■ **Task objective**:
Lay out the lines of the listing from the line containing "및 위험 평가(2030년)" up to and including the line containing "글로벌 미생물 공기 샘플러 시장에" as a JSON list of strings, one string per line, with blank lines omitted.

■ **Data for this task**:
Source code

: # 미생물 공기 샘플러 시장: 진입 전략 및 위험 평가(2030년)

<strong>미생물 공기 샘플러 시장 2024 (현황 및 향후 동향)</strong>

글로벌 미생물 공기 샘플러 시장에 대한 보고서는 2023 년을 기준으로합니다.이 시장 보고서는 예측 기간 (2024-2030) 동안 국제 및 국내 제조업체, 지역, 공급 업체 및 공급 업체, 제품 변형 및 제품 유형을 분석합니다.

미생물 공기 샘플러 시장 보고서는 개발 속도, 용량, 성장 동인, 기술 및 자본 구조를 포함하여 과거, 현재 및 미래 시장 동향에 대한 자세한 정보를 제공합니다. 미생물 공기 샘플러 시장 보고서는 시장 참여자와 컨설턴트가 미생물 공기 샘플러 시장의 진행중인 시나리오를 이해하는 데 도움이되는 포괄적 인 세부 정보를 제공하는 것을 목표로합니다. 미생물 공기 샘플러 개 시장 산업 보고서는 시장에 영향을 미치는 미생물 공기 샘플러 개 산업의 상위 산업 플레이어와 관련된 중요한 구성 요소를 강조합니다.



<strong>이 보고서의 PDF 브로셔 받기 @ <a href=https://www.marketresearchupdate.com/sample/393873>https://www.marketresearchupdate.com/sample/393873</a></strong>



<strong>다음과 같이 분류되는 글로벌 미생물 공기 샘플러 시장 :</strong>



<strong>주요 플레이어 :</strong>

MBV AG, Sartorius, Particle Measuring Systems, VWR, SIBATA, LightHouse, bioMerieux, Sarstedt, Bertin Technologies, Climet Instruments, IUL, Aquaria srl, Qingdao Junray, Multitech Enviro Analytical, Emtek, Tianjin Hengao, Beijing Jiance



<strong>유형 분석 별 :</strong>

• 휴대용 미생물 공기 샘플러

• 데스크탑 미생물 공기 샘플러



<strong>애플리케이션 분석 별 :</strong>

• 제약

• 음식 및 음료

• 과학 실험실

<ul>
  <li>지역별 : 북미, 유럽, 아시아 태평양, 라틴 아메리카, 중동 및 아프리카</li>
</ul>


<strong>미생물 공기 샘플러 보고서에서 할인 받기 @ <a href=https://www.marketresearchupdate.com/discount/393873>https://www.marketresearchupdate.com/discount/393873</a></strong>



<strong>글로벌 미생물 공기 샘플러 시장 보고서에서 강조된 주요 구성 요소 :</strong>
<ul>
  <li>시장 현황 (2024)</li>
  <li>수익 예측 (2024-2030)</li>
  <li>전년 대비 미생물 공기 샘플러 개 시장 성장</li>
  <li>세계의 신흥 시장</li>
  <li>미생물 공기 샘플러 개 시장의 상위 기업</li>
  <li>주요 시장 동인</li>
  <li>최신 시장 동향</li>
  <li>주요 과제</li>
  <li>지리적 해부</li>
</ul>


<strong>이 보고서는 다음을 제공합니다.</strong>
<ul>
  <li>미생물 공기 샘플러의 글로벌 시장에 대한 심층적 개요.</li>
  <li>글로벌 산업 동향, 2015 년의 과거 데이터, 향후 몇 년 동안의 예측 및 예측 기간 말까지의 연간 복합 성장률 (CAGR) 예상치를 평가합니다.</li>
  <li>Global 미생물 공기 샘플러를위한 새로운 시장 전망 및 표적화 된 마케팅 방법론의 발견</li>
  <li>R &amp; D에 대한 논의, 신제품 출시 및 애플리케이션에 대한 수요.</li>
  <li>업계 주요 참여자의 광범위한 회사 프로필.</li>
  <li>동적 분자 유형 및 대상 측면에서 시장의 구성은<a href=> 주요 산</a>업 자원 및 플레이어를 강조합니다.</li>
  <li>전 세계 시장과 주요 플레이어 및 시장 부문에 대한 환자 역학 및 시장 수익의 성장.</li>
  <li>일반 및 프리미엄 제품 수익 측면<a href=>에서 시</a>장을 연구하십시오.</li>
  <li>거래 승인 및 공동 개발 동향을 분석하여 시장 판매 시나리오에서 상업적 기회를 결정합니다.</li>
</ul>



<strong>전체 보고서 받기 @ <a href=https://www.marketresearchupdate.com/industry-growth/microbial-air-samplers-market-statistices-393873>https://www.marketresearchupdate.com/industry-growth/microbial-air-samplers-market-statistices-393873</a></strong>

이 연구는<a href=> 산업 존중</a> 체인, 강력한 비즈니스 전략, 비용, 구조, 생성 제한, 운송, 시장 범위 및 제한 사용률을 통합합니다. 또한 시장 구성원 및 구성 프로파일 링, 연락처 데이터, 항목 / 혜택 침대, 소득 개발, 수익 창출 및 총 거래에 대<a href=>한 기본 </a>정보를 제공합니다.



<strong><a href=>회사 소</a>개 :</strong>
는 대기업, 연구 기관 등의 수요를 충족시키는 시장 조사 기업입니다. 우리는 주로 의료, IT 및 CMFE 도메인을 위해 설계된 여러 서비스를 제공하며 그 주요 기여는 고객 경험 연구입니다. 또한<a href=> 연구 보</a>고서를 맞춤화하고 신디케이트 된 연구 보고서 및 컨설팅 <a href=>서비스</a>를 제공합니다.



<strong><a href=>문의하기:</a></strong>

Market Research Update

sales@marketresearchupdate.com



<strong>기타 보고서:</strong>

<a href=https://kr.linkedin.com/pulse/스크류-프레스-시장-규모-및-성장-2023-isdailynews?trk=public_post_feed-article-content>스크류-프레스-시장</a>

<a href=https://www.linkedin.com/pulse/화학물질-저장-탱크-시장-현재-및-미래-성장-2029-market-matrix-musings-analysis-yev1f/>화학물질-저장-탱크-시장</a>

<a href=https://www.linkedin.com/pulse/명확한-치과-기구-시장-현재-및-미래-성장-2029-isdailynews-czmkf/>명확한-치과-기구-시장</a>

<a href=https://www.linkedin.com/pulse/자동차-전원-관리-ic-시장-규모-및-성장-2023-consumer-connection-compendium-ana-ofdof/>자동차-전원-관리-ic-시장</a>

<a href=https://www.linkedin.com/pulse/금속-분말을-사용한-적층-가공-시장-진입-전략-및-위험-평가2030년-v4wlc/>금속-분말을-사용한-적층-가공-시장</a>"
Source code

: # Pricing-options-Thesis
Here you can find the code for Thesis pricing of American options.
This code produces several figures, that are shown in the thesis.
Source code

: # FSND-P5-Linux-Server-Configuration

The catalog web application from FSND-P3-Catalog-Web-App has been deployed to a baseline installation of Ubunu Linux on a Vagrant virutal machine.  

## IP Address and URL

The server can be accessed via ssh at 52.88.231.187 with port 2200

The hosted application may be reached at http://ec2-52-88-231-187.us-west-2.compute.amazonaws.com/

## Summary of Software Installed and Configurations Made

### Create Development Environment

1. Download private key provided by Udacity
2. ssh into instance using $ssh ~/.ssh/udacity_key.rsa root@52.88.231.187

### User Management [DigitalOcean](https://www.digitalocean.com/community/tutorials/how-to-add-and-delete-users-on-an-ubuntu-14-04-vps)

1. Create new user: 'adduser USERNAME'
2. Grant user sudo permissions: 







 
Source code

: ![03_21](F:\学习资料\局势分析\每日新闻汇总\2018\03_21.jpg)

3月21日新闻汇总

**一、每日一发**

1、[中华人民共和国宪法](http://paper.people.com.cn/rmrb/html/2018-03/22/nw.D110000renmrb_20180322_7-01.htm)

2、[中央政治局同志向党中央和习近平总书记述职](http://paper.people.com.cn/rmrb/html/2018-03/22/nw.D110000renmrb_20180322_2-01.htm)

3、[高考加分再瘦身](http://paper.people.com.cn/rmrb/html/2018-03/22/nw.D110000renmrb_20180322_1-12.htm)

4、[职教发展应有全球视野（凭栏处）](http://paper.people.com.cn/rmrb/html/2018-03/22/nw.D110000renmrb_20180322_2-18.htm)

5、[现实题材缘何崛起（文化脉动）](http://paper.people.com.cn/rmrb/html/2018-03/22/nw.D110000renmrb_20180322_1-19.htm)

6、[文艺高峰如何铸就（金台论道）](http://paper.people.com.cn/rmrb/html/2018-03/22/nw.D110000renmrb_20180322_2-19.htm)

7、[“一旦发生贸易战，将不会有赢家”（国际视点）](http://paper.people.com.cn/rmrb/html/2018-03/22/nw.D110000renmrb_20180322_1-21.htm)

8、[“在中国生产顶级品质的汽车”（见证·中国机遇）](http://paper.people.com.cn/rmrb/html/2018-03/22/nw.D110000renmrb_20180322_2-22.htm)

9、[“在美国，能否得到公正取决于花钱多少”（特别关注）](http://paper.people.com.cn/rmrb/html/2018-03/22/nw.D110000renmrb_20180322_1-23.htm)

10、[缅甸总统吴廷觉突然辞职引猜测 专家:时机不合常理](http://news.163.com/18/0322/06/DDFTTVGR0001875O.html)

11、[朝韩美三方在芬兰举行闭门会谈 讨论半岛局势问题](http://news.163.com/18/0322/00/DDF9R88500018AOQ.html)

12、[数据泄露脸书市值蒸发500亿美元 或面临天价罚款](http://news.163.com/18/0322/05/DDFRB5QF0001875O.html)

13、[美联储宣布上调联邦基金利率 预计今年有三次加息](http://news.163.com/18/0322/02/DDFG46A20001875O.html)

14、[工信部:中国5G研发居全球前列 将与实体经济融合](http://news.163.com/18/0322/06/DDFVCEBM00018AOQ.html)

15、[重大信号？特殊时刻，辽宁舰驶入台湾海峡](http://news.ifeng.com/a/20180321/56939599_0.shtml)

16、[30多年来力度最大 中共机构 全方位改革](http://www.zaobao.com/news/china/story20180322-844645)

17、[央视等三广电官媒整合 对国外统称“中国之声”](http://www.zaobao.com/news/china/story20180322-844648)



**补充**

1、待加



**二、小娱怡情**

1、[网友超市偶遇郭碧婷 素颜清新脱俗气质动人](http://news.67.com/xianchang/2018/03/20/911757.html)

■ **Answer for the task**:
[
  ": # 미생물 공기 샘플러 시장: 진입 전략 및 위험 평가(2030년)",
  "<strong>미생물 공기 샘플러 시장 2024 (현황 및 향후 동향)</strong>",
  "글로벌 미생물 공기 샘플러 시장에 대한 보고서는 2023 년을 기준으로합니다.이 시장 보고서는 예측 기간 (2024-2030) 동안 국제 및 국내 제조업체, 지역, 공급 업체 및 공급 업체, 제품 변형 및 제품 유형을 분석합니다."
]